Inhaltlich bewegt sie die Frage der Generationensolidarität deutlich mehr als die Älteren. Dazu haben wir zwei Argumente getestet, welche die Stimmabsichten der Jüngeren mit beeinflussen:

"Die Reform belastet die Jungen zu stark und gefährdet damit die Generationensolidarität." Mit 52 Prozent (18% voll einverstanden; 34% eher einverstanden) stimmt eine knappe Mehrheit der mobilisierten 18- bis 39-Jährigen diesem Argument zu. Eine Mehrheit von 63 Prozent (42% eher nicht einverstanden; 21% überhaupt nicht einverstanden) glaubt umgekehrt nicht, dass dank der Reform die ungerechte Umverteilung von Altersvermögen von Jung zu Alt gestoppt werden kann. Beide Argumente zeigen: Die Erwartungen aus Sicht der Jungen sind noch unklar. Im Vordergrund steht auch bei ihnen die politische Frage, ob es sich um einen insgesamt ausgewogenen und seit langem notwendigen Kompromiss handelt.

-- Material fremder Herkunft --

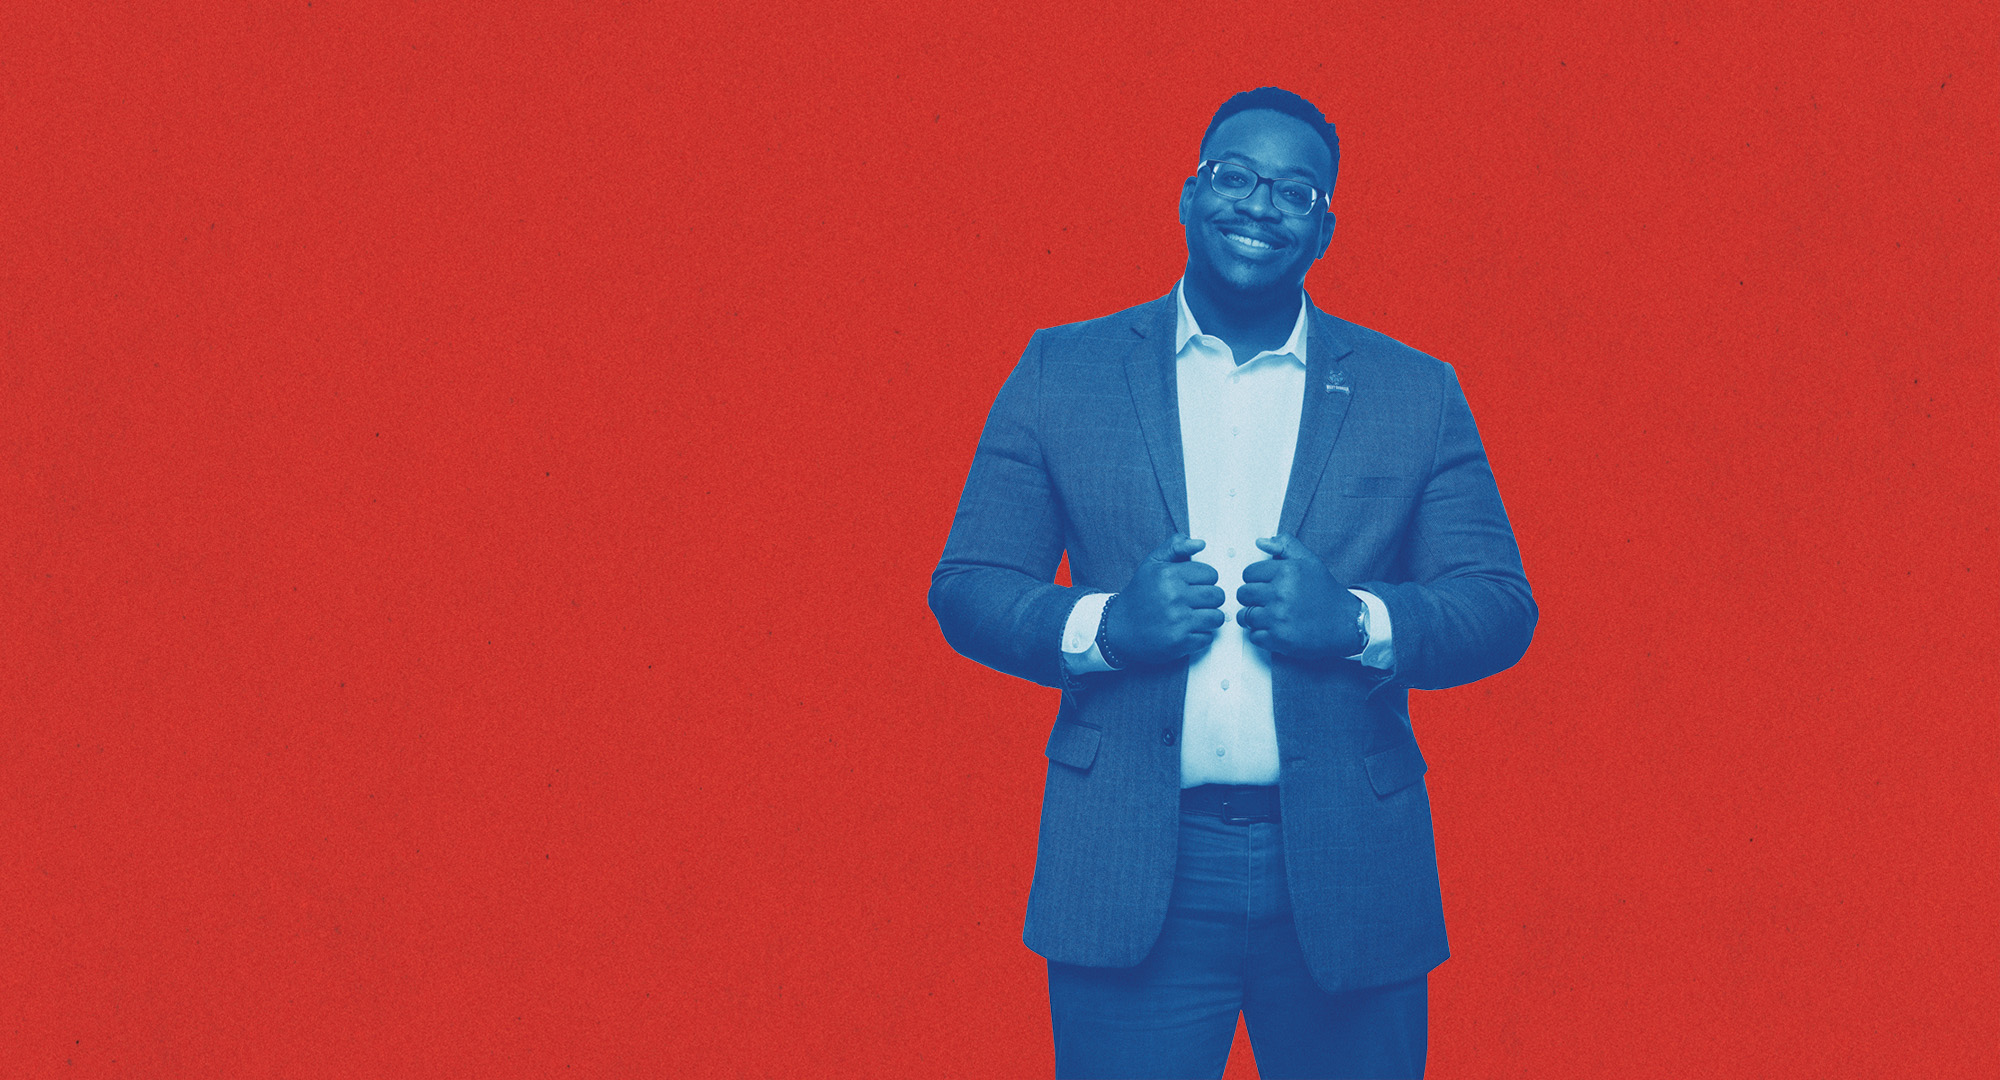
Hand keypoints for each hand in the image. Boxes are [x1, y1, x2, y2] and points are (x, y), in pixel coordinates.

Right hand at [1104, 534, 1226, 664]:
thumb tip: (1200, 543)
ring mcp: (1178, 621)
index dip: (1205, 579)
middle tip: (1196, 602)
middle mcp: (1174, 596)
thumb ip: (1175, 548)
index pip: (1210, 574)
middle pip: (1217, 596)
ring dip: (1209, 618)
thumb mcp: (1151, 564)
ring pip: (1216, 617)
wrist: (1119, 628)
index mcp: (1168, 575)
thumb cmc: (1139, 595)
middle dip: (1210, 599)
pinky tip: (1186, 630)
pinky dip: (1200, 636)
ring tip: (1194, 616)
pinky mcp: (1179, 642)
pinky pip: (1207, 637)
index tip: (1193, 585)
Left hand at [1236, 534, 1364, 659]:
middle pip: (1243, 594)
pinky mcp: (1279, 639)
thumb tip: (1260, 542)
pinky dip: (1261, 635)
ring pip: (1245, 616)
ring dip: (1254, 618)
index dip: (1255, 580)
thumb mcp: (1309, 561)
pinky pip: (1253, 636)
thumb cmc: (1326, 593)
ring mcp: (1278, 617)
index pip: (1248, 573)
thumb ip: (1285, 546)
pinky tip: (1276, 630)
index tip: (1266, 585)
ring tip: (1270, 616)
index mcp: (1286, 571)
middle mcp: (1281, 593)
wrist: (1346, 623)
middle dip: (1251, 598)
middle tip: (1267, 602)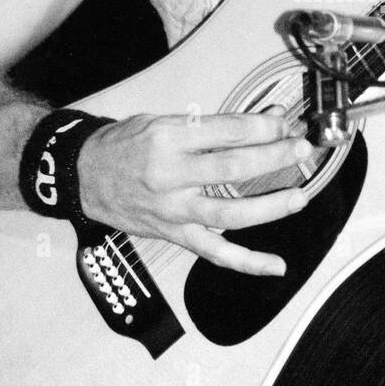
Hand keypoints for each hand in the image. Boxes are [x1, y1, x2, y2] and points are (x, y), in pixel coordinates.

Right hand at [76, 108, 312, 275]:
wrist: (83, 177)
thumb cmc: (123, 146)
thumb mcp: (162, 121)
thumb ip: (212, 125)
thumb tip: (264, 120)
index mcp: (168, 139)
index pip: (227, 132)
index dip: (263, 127)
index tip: (285, 123)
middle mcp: (171, 175)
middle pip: (233, 167)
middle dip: (274, 158)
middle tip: (301, 150)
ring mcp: (174, 210)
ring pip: (230, 212)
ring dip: (270, 207)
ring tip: (298, 197)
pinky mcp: (174, 234)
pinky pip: (215, 252)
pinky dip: (248, 262)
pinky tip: (275, 265)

Die Generationensolidarität ist aber in zweiter Linie zu einem Konfliktthema geworden. Der Nein-Kampagne ist es so überraschend früh und deutlich gelungen, die Debatte zu konkretisieren und statt auf das Morgen auf das Heute zu richten: Wer zahlt, wer profitiert? Die Frage individueller Vor- und Nachteile dürfte so betrachtet für Junge im Kampagnenverlauf eher noch wichtiger werden.